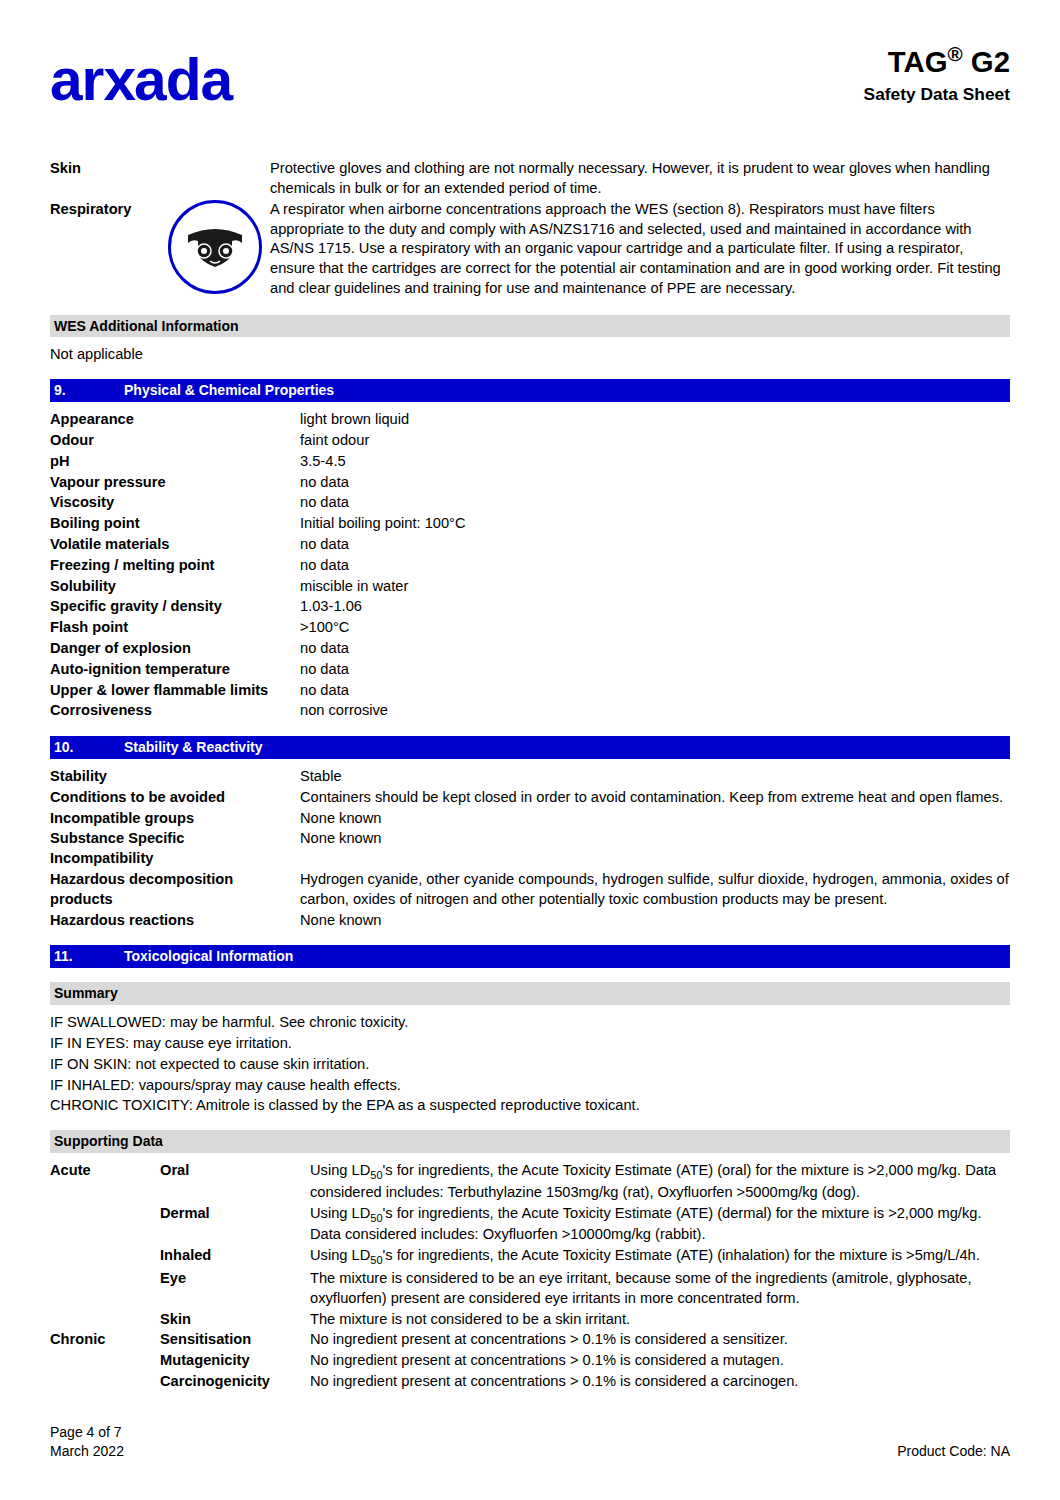arxada
TAG® G2
Safety Data Sheet
| Skin | | Protective gloves and clothing are not normally necessary. However, it is prudent to wear gloves when handling chemicals in bulk or for an extended period of time. |
| Respiratory | | A respirator when airborne concentrations approach the WES (section 8). Respirators must have filters appropriate to the duty and comply with AS/NZS1716 and selected, used and maintained in accordance with AS/NS 1715. Use a respiratory with an organic vapour cartridge and a particulate filter. If using a respirator, ensure that the cartridges are correct for the potential air contamination and are in good working order. Fit testing and clear guidelines and training for use and maintenance of PPE are necessary. |
WES Additional Information
Not applicable
9. Physical & Chemical Properties
| Appearance | light brown liquid |
| Odour | faint odour |
| pH | 3.5-4.5 |
| Vapour pressure | no data |
| Viscosity | no data |
| Boiling point | Initial boiling point: 100°C |
| Volatile materials | no data |
| Freezing / melting point | no data |
| Solubility | miscible in water |
| Specific gravity / density | 1.03-1.06 |
| Flash point | >100°C |
| Danger of explosion | no data |
| Auto-ignition temperature | no data |
| Upper & lower flammable limits | no data |
| Corrosiveness | non corrosive |
10. Stability & Reactivity
| Stability | Stable |
| Conditions to be avoided | Containers should be kept closed in order to avoid contamination. Keep from extreme heat and open flames. |
| Incompatible groups | None known |
| Substance Specific Incompatibility | None known |
| Hazardous decomposition products | Hydrogen cyanide, other cyanide compounds, hydrogen sulfide, sulfur dioxide, hydrogen, ammonia, oxides of carbon, oxides of nitrogen and other potentially toxic combustion products may be present. |
| Hazardous reactions | None known |
11. Toxicological Information
Summary
IF SWALLOWED: may be harmful. See chronic toxicity.
IF IN EYES: may cause eye irritation.
IF ON SKIN: not expected to cause skin irritation.
IF INHALED: vapours/spray may cause health effects.
CHRONIC TOXICITY: Amitrole is classed by the EPA as a suspected reproductive toxicant.
Supporting Data
| Acute | Oral | Using LD 50 's for ingredients, the Acute Toxicity Estimate (ATE) (oral) for the mixture is >2,000 mg/kg. Data considered includes: Terbuthylazine 1503mg/kg (rat), Oxyfluorfen >5000mg/kg (dog). |
| | Dermal | Using LD 50 's for ingredients, the Acute Toxicity Estimate (ATE) (dermal) for the mixture is >2,000 mg/kg. Data considered includes: Oxyfluorfen >10000mg/kg (rabbit). |
| | Inhaled | Using LD 50 's for ingredients, the Acute Toxicity Estimate (ATE) (inhalation) for the mixture is >5mg/L/4h. |
| | Eye | The mixture is considered to be an eye irritant, because some of the ingredients (amitrole, glyphosate, oxyfluorfen) present are considered eye irritants in more concentrated form. |
| | Skin | The mixture is not considered to be a skin irritant. |
| Chronic | Sensitisation | No ingredient present at concentrations > 0.1% is considered a sensitizer. |
| | Mutagenicity | No ingredient present at concentrations > 0.1% is considered a mutagen. |
| | Carcinogenicity | No ingredient present at concentrations > 0.1% is considered a carcinogen. |
Page 4 of 7
March 2022
Product Code: NA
----
| Assignment |
From the records above, return each line that includes "Information".

| Result of the task |
WES Additional Information
11. Toxicological Information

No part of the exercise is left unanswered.